ORLANDO, Fla. - Florida's new hemp law went into effect three weeks ago. It made hemp legal up to .3% THC in the state. But investigative reporter Karla Ray has learned that there's no way for local law enforcement to determine the difference between hemp and marijuana.
Some agencies are now warning their officers not to make custodial arrests for suspected marijuana at all.
A memorandum sent out by Seminole/Brevard State Attorney Phil Archer says his office will not file charges in cases involving suspected marijuana until there is a lab test done to prove the THC level in the substance. That’s something no certified field test can do, and Archer’s memo indicates that FDLE cannot do it, either.
Hemp looks and smells just like marijuana, and that’s a problem for Florida law enforcement following the change to the law.
“There’s no clarity on what they’re supposed to do or not supposed to do,” defense attorney Jeff Lotter said. Lotter specializes in DUI cases and he is also a former law enforcement officer, who still teaches potential new officers in academy.

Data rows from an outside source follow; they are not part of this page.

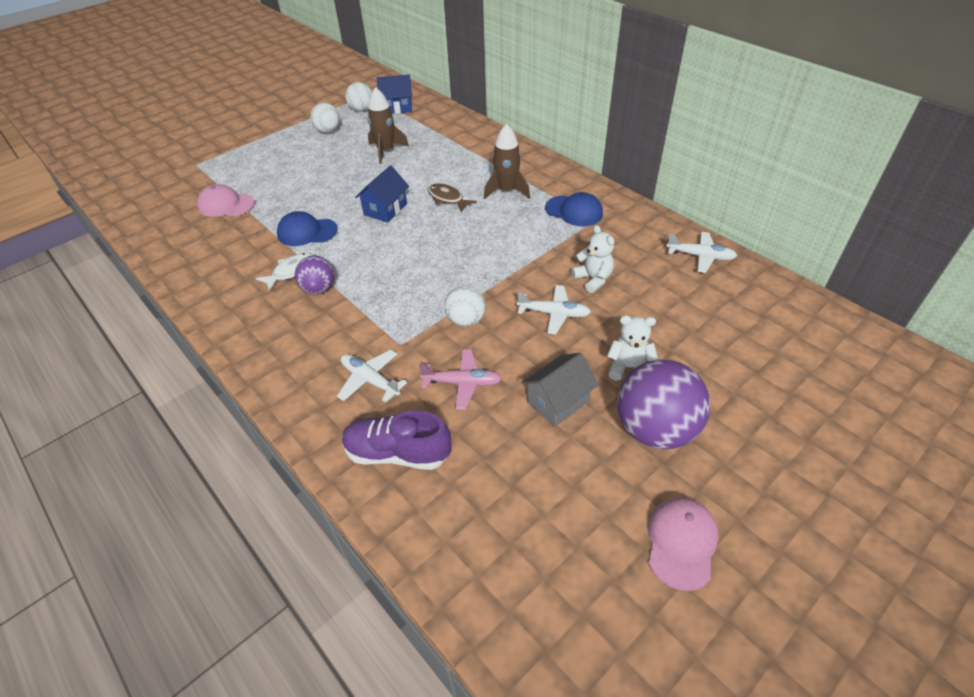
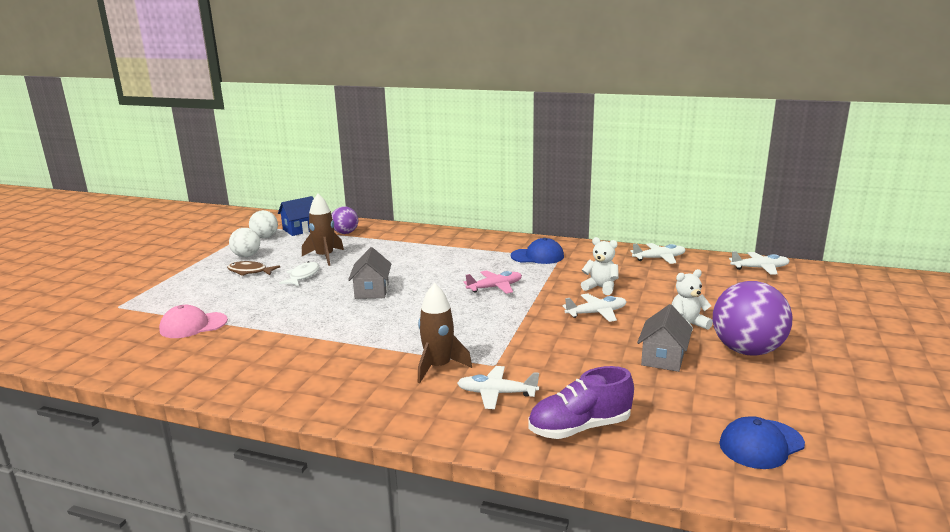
camera: 30 degrees left, 25 degrees down
(291, 271) = (327, 350): white fish -> white fish (303, 276)
(307, 232) = (310, 322): blue cap -> blue cap (761, 444)
(319, 289) = (371, 353): purple ball -> purple ball (345, 233)
(385, 209) = (372, 291): blue house -> grey house
(447, 199) = (422, 272): brown fish -> brown fish (250, 272)
(463, 383) = (577, 370): pink plane -> pink plane (495, 287)
(466, 320) = (532, 335): white ball -> none
(506, 191) = (468, 257): brown rocket -> brown rocket (438, 367)
(681, 543) = (839, 399): pink cap -> none
(806, 312) = (760, 268): none -> white plane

Lotter says the change makes it more difficult to establish probable cause to search for more serious drugs or weapons, with no way to tell the difference between hemp and cannabis based on sight, smell, or even field testing.
“The probable cause to search a car is one thing, but the proof beyond a reasonable doubt requires the state prove the THC content of the substance,” Lotter said.
Archer wrote in his memo, sent to the law enforcement agencies in his circuit last week, that "FDLE state labs have stated they are not able to test the percentage of THC in a sample and there is no current plan to do so."
Ahead at 6 on @WFTV-- Florida's new hemp law is causing some problems for law enforcement- because there is no way to tell the difference between hemp and marijuana based on sight, smell, or even a field or state lab test. pic.twitter.com/jtqiO3VVoz— Karla Ray (@KRayWFTV) July 23, 2019
In Volusia, Sheriff Mike Chitwood’s legal team just issued a warning to deputies not to make any arrests for possession of hemp or marijuana, and to instead file a capias request.
A similar directive was sent to Kissimmee police officers, ordering arrests only to be made if a suspect admits post-Miranda that they’re in possession of illegal marijuana.
“There are definitely significant legal challenges to prosecution right now,” Lotter said. “The infrastructure at FDLE or some other laboratory would have to change.”
If an officer sees other factors such as impairment, or scales that could indicate trafficking, they can still move forward to make arrests, but actually prosecuting marijuana charges without lab tests is more challenging. There could be private or out-of-state lab options, but those cost agencies more money.
Orlando police said they issued a three-page directive, telling officers they can still search vehicles or people if they believe cannabis is present, but if they are unsure that what is seized is in fact illegal marijuana, the suspect can be let go.
In that case, officers are urged to submit an "at large" capias request to the State Attorney’s Office for review.